We can begam writing basic programs for the 6502 using an emulator. Here, How it actually looks:
Now, we will play with the following code in the 6502 emulator.
lda #$00 ; set a pointer in memory location $40 to point to $0200
sta $40 ; ... low byte ($00) goes in address $40
lda #$02
sta $41 ; ... high byte ($02) goes into address $41
lda #$07 ; colour number
ldy #$00 ; set index to 0
loop: sta ($40),y ; set pixel colour at the address (pointer)+Y
iny ; increment index
bne loop ; continue until done the page (256 pixels)
inc $41 ; increment the page
ldx $41 ; get the current page number
cpx #$06 ; compare with 6
bne loop ; continue until done all pages
This code will fill the screen up yellow colour. But we have to dive in a little deep to calculate the how long does this code take to execute assuming a 1MHz clock speed and calculate the memory usage.By analysis, this code should take 0.11319 seconds and 26 bytes to execute.
Optimization
How we can literally slices the execution time by more half? This is what optimized code looks like.
lda #$07
ldy #$00
loop:
sta $0200,y
sta $0300,y
sta $0400,y
sta $0500,y
iny
bne loop
New and different colour
To change the colour from Yellow to Pale Orange, we need to update whats on the accumulator.
lda #$07 ; old
lda #$08 ; new
To get different colours in every quater, we can explicitly specify the colour we want to use.
ldy #$00
loop:
lda #$12
sta $0200,y
lda #$13
sta $0300,y
lda #$14
sta $0400,y
lda #$15
sta $0500,y
iny
bne loop
To get random colour in each pixel, we can use the one-byte pseudo-random number generator (PRNG) at $fe.
ldy #$00
loop:
lda $fe
sta $0200,y
lda $fe
sta $0300,y
lda $fe
sta $0400,y
lda $fe
sta $0500,y
iny
bne loop
Challenges
We were challenged with writing a program which draws lines around the edge of the display:
A red line across the top
A green line across the bottom (which I make it purple for no special reason)

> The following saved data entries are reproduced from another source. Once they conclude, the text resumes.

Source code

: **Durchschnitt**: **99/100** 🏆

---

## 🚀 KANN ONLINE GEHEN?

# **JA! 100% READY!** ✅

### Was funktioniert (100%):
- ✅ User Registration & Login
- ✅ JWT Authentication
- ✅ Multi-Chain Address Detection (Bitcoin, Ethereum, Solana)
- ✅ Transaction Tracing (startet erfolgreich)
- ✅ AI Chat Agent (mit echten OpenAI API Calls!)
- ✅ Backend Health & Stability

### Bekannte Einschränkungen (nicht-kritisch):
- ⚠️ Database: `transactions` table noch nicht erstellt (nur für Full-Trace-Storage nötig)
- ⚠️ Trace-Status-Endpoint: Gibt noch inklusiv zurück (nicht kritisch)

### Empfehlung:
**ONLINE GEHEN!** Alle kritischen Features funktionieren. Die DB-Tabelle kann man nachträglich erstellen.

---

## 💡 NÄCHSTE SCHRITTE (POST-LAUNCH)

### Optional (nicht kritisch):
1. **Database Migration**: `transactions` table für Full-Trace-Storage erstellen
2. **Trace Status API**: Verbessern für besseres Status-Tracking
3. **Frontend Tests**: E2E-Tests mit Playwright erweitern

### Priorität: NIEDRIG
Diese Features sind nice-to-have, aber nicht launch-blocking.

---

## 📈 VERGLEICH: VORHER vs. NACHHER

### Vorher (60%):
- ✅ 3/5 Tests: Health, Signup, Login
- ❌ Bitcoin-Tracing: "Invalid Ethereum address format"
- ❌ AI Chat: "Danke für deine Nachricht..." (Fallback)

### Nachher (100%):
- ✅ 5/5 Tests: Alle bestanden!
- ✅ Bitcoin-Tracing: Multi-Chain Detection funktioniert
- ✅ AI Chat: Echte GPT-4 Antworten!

A blue line across the right side.
A purple line across the left size.
lda #$07
ldy #$00
loop:
sta $0200,y
sta $0300,y
sta $0400,y
sta $0500,y
iny
bne loop
lda #$2
loop2:
sta $0200,y
iny
cpy #$20
bne loop2
lda #$5
ldy #$e0
loop3:
sta $0500,y
iny
bne loop3
lda #$6
ldy #$e0
loop4:
sta $0500,y
iny
bne loop3
Reflection
It’s really intresting to see how colors get changed with simple assembly instructions. But, personally, i didn’t found it to be simple, there were lot of hit and trials. It was for good, by this i get one step more deep in understanding how registers and memory interact and how performance is executed by instruction execution time. And, we learnt 6502 processor too: syntax.